Dec
01

Officials Still Catching Steroid Users from the 2004 Athens Olympics

Anti-doping agencies have been relatively powerless to catch steroid users with current anti-doping protocols. Anti-doping officials have had the most success digging into the past to uncover steroid users from several years ago. The hope is that more sensitive and sophisticated detection techniques will be developed that will allow them to find previously undetectable substances.

In order to accomplish this, the International Olympic Committee (IOC) collects and stores blood and urine samples from Olympic athletes for eight years following each Olympic Games. The IOC first implemented this policy with the 2004 Summer Olympics in Athens.

The IOC retroactively suspended Olympic athletes for the first time six weeks after the 2008 Summer Olympics in Beijing. A new test for CERA, a third-generation oxygen-boosting drug that is a PEGylated version of erythropoeitin (EPO), was used to re-analyze all samples. The IOC was able to catch and suspend five athletes.
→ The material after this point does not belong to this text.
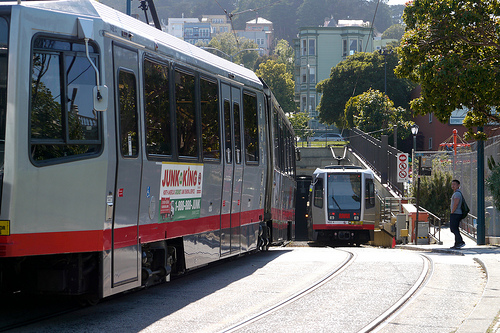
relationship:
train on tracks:
[306, 160, 383, 248] [185, 239, 434, 332]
The IOC was encouraged by this small victory in its war on doping. The eight-year storage guidelines was thought to act as a powerful deterrent for athletes considering the use of steroids and PEDs.
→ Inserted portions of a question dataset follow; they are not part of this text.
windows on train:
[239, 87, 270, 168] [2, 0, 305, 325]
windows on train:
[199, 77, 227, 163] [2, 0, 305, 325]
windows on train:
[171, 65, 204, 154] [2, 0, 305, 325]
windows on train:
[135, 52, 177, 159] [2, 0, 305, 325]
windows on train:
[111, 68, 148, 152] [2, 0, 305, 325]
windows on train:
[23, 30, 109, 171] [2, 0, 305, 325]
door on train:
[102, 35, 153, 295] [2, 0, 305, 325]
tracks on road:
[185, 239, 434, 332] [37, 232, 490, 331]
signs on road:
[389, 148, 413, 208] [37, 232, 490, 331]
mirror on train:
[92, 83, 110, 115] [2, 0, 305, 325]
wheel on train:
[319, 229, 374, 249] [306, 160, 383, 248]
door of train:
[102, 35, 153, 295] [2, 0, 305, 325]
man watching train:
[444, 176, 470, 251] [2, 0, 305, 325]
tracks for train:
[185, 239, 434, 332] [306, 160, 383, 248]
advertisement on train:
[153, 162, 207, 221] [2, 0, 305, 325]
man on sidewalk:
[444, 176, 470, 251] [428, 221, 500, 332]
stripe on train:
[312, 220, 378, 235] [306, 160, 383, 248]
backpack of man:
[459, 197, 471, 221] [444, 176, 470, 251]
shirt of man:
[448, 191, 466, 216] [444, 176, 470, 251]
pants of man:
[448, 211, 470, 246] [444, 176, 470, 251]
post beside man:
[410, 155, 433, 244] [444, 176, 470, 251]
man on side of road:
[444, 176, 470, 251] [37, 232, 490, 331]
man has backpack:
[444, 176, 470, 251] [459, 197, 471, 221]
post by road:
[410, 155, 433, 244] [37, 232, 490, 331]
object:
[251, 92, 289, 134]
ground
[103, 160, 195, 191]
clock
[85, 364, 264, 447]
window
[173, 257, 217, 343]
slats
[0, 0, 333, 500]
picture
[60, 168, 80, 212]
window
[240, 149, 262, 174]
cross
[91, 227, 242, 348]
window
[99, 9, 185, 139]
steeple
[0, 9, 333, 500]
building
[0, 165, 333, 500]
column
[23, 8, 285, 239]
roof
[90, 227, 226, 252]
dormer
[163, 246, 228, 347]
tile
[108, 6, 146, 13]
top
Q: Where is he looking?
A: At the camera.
In May 2012, the IOC re-analyzed 100 samples from the 2004 Summer Olympics in Athens. The “A” and “B” samples of five athletes reportedly tested positive for unidentified PEDs. The International Olympic Committee (IOC) Executive Board will determine the fate of these athletes at a meeting in Lausanne on December 4-5, 2012.

The German television station ARD identified the five athletes as being involved in shot put, discus and weightlifting. These sports have historically had a relatively high rate of steroid use.

The five athletes include: Yuriy Bilong, the men’s shot put gold medalist from the Ukraine; Svetlana Krivelyova, the women’s shot put bronze medalist from Russia; Irina Yatchenko, the women’s discus bronze medalist from Belarus; and Oleg Perepechenov, the men’s bronze weightlifting bronze medalist from Russia.

Russian Darya Pischchalnikova, the women’s discus silver medalist at the 2012 London Olympics, was recently caught with metabolites of stanozolol (Winstrol) in a recently re-analyzed urine sample. The IOC reportedly use a more sensitive test for the detection of steroids. It is unclear if a similar advanced test was applied to the Athens samples.